Source extract =>
--------------------
In my view, the list of all words is readily available in the module  
itself.

> I've been thinking about it. The problem, as you point out, is  
> hygiene; you need to build some whole new ratings/trust model (and  
> UI) for conflicting translations. Still, I think that if you make a  
> clean design for one person, adding this functionality later should  
> actually not be that sci-fi/hard. This would certainly give a  
> "critical mass" to the concept!

Rating systems are something I'm interested in. I will try to think  
of design.

> I have already implemented display-only disambiguation (and  
> reambiguation - consider when one English word has different French  
> translations in moduleX and moduleY, you need to call it  
> moduleX___voir___moduleY___vu...

Oh... is re-ambiguation how you handle duck typing?
OK... here lie dragons indeed. Still, very nice.
This convinces me you are using module-locale translation; which  
reassures me (less magic.)
But your solution, though elegant, feels hard to read... May I  
propose an alternative?
Pick one of the modules as canonic, and present the imports as follows:
from moduleX import voir
from moduleY import vu as voir
(this would be display-only.)
> I have found one case where you actually need to do a manual  
> disambig for every case of an identifier in your file. Say you are  
> importing an English color_module with the translation red -> rojo.
--------------------
Problems and tasks =>
(a) In the forum thread, what does the quoted writer say must be built to handle conflicting translations?
(b) Please quote the forum thread word for word, starting at "OK... here lie" and ending at "would be display-only.)".

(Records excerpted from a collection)
--------------------
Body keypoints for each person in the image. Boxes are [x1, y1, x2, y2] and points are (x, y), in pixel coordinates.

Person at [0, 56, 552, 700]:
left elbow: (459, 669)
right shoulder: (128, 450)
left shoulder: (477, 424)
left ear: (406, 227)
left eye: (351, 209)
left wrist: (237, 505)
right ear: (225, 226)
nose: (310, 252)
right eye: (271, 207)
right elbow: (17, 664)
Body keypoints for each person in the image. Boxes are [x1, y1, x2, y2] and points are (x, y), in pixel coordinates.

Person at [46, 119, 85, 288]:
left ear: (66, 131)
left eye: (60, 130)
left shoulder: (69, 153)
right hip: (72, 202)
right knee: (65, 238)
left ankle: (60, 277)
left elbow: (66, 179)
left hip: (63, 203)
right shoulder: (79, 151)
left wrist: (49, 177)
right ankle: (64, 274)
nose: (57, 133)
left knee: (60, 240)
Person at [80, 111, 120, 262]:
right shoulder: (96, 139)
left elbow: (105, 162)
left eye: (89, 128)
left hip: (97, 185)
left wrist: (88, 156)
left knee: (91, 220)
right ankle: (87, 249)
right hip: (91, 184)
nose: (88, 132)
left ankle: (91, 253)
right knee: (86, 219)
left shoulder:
--------------------
Results for the exercise =>
(a) A whole new ratings/trust model (and UI).

(b)
OK... here lie dragons indeed. Still, very nice.
This convinces me you are using module-locale translation; which  
reassures me (less magic.)
But your solution, though elegant, feels hard to read... May I  
propose an alternative?
Pick one of the modules as canonic, and present the imports as follows:
from moduleX import voir
from moduleY import vu as voir
(this would be display-only.)